= PROMPT =
In the records that follow, locate every line with "zihnî" and extract it.
____ MATERIAL PROVIDED
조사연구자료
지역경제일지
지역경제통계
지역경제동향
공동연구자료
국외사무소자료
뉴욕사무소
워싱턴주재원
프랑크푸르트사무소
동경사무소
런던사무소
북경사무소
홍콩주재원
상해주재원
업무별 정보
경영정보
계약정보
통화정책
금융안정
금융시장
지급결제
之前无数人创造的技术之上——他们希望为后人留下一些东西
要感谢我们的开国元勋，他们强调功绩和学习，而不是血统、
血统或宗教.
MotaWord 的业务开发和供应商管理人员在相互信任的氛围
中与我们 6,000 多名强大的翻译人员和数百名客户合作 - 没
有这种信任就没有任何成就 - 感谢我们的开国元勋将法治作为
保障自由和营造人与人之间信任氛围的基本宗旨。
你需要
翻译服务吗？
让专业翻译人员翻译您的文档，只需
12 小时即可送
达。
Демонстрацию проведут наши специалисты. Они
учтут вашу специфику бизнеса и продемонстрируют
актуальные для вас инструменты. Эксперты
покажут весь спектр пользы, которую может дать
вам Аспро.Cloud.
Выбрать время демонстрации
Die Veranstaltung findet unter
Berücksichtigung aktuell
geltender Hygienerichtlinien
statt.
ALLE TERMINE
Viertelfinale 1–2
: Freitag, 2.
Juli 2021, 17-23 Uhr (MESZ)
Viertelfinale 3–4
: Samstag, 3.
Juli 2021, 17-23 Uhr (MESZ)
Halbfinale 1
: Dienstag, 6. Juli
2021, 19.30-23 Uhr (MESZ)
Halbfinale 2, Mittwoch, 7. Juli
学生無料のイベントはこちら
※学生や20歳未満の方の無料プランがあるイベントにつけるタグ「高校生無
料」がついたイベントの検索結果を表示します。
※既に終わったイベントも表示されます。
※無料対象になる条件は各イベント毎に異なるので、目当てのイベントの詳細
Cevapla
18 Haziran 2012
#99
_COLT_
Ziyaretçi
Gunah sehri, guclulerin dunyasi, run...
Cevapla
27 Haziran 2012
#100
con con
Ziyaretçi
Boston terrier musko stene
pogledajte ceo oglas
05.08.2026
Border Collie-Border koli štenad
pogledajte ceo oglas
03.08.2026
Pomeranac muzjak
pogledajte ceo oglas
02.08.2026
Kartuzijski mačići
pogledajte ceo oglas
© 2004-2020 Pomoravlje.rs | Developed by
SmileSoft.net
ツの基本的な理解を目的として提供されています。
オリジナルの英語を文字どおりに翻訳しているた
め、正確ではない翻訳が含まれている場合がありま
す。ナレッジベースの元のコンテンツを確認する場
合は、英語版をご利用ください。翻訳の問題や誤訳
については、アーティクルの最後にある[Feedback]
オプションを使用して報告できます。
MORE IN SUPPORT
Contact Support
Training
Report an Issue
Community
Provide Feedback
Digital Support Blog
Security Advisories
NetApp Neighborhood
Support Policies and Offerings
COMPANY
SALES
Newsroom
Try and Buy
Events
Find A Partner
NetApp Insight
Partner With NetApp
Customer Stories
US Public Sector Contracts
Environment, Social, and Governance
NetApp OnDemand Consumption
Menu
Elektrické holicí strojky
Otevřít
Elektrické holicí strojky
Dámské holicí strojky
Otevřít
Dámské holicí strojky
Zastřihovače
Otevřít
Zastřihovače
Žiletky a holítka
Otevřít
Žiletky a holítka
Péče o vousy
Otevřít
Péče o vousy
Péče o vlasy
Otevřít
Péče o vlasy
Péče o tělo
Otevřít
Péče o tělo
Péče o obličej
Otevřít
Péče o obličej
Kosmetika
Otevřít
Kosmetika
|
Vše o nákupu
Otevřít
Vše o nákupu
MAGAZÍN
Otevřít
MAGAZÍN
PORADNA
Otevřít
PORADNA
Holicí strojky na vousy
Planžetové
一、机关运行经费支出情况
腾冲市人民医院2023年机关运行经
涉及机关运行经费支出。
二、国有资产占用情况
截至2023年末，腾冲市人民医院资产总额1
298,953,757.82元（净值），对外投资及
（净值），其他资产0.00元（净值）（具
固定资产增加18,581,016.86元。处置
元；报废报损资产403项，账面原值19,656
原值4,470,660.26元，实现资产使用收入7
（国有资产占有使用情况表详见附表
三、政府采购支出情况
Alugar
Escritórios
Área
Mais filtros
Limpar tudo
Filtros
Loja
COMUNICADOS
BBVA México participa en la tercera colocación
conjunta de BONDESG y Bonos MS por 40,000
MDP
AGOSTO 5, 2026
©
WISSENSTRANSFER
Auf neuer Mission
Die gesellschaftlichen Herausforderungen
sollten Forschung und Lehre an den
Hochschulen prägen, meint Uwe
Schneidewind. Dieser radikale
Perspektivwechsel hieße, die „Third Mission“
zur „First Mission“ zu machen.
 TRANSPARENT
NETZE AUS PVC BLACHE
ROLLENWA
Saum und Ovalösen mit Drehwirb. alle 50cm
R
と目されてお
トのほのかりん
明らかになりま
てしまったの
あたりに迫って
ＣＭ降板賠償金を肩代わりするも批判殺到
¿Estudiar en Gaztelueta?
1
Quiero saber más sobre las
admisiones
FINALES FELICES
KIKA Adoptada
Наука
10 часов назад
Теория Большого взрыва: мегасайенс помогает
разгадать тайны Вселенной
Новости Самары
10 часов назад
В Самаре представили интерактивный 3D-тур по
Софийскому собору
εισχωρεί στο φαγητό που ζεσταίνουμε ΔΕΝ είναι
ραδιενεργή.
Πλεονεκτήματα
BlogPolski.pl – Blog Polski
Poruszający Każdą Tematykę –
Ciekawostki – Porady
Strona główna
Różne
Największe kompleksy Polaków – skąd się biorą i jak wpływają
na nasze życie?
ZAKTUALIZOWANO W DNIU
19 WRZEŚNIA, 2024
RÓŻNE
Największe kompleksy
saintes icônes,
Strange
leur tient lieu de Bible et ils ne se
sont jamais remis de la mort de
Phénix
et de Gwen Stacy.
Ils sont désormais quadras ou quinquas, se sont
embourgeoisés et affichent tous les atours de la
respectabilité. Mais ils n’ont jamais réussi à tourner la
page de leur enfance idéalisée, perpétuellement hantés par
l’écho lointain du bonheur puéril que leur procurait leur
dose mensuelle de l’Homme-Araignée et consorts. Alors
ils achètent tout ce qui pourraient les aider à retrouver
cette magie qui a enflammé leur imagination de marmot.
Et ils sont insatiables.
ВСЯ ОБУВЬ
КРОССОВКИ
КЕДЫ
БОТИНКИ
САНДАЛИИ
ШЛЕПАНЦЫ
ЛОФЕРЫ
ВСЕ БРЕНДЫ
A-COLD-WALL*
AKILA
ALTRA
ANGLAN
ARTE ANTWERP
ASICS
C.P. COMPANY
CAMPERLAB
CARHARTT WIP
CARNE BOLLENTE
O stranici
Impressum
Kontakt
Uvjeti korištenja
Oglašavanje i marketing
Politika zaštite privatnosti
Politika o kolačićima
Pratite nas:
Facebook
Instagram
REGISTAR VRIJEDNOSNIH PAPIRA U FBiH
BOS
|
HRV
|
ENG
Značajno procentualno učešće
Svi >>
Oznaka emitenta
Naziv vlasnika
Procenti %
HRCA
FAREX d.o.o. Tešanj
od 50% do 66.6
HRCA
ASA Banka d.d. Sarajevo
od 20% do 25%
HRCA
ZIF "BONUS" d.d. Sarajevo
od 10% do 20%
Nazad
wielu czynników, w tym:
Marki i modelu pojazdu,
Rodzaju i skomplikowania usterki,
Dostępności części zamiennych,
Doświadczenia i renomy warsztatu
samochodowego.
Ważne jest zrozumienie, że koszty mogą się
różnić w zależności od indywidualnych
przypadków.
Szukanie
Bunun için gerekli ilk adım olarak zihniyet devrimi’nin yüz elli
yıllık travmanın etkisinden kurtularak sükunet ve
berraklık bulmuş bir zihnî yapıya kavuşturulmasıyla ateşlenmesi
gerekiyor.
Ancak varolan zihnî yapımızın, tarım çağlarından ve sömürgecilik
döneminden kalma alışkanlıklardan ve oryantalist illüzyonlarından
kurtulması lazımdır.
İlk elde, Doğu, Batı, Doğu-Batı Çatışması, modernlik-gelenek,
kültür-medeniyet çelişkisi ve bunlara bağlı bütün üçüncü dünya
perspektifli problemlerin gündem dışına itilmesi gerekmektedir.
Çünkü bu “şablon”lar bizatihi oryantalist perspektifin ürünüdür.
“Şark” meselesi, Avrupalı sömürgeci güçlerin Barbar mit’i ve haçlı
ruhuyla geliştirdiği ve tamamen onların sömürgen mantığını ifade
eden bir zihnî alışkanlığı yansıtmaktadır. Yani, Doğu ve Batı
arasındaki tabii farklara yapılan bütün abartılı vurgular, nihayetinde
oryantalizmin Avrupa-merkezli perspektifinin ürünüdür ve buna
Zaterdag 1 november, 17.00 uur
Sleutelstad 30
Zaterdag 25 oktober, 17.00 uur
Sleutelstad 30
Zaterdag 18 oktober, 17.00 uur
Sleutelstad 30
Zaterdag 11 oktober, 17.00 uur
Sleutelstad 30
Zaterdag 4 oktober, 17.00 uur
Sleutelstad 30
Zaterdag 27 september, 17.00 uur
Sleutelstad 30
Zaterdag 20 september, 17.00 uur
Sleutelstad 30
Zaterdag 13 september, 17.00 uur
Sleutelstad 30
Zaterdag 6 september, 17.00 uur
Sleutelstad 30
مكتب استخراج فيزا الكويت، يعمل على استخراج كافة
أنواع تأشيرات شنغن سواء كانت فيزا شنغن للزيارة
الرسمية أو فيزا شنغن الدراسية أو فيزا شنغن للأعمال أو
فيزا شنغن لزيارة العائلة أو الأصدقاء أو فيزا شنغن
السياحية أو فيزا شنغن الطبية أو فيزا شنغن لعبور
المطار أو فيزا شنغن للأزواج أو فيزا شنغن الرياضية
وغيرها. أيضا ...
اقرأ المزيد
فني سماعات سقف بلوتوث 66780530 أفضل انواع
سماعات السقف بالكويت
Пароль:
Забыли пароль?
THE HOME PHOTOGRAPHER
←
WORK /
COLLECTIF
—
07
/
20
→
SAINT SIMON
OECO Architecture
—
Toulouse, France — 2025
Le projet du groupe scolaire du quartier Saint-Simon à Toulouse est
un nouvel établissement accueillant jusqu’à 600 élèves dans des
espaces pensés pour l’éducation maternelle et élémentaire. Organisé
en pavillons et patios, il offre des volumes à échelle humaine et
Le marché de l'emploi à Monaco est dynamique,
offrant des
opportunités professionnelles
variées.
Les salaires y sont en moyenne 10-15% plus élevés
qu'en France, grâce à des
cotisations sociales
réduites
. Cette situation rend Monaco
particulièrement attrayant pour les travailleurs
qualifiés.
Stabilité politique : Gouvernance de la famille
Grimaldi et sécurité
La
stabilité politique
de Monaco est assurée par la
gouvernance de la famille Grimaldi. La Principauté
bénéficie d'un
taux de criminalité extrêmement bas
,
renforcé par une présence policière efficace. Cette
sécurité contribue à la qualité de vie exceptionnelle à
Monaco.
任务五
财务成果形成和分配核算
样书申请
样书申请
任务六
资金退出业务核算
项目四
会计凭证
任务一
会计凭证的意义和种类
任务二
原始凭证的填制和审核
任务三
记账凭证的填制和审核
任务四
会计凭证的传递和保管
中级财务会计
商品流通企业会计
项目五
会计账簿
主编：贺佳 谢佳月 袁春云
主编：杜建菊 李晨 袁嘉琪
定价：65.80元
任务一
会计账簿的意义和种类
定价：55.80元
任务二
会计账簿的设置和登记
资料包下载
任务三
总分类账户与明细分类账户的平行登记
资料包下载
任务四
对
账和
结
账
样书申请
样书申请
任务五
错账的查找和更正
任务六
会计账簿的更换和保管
________
= TASK RESPONSE =
berraklık bulmuş bir zihnî yapıya kavuşturulmasıyla ateşlenmesi
Ancak varolan zihnî yapımızın, tarım çağlarından ve sömürgecilik
eden bir zihnî alışkanlığı yansıtmaktadır. Yani, Doğu ve Batı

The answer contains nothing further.